Consegna a:
Ricopia esattamente tutte le righe riportate dopo il testo, senza includere le immagini nella risposta.

Testo da leggere:
########################################
Ho un cruccio: mi piacerebbe scambiare due parole con Evan Parker, giusto per capire quale tipo di persona può concepire un disco come “The Snake Decides”.

Un disco? Io direi più che altro un'esperienza uditiva violenta. Diciamo che la sua visione della musica sta a quella di un John Coltrane così come Pollock sta a Picasso.

Detto altrimenti: se Coltrane vi sembra complesso (e lo è, “Ascension” ancora oggi potrebbe stendere un cavallo, specie se le sue orecchie sono abituate alla melodia), Parker vi sembrerà uno squilibrato.

Procediamo con ordine: Evan Parker, classe 1944, è fra i primi musicisti europei in grado di razionalizzare e di radicalizzare – facendo ricorso a una violenza espressiva sconvolgente – l'apporto di idee dell'epopea free e post-free americana.

Ecco così che – dopo il capolavoro, un filo più digeribile, intitolato “The Topography of the Lungs”- Evan Parker brutalizza il free jazz e la musica colta del '900, forzandone sintassi, finalità e schemi fino ad abbattere in modo definitivo – e senza possibilità di replica – le fragili barriere che separano la musica dal rumore. Il sassofonista arriva a porre seri interrogativi sullo stesso concetto di musica: perché sono convinto del fatto che un buon 90% abbondante degli ascoltatori occasionali non riuscirebbe a classificare come tale quello che si sente in questo disco, e se ne allontanerebbe inorridita.

The Snake Decides” in effetti è un po' lavoro da iniziati, perché dà forma al silenzio assordante dell'inconoscio, lo materializza in un'aggressione fonica senza precedenti, di fatto quasi inascoltabile per chi non abbia dimestichezza, e da tempo, con idee tanto radicali.

Evan Parker sembra il fratello matto di Anthony Braxton, e ho detto tutto: delle strutture razionali e puntuali mimetizzate nelle complesse trame del musicista di Chicago qui non si vede neanche l'ombra.

Nelle mani del britannico, il sassofono soprano (tornato in auge dopo la rivalutazione coltraniana) si trasforma in un'arma da guerra, nella più grande fonte di creazione degli armonici mai concepita.

Parker entra in loop, e di fatto esegue un lunghissimo assolo privo di interruzioni, su ritmiche insostenibili, tanto caotico quanto affascinante: la sua musica assomiglia a un caleidoscopio di colori siderali.
########################################
Righe fornite:
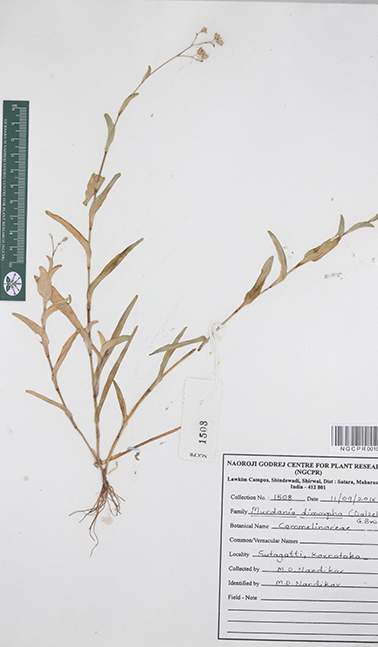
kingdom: Plantae
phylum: Tracheophyta
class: Liliopsida
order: Commelinales
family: Commelinaceae
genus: Murdannia
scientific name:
########################################
Consegna b:
Secondo il testo su “The Snake Decides”, in che anno è nato Evan Parker?

Risposta svolta a:
kingdom: Plantae
phylum: Tracheophyta
class: Liliopsida
order: Commelinales
family: Commelinaceae
genus: Murdannia
scientific name:

Risposta svolta b:
Evan Parker è nato nel 1944.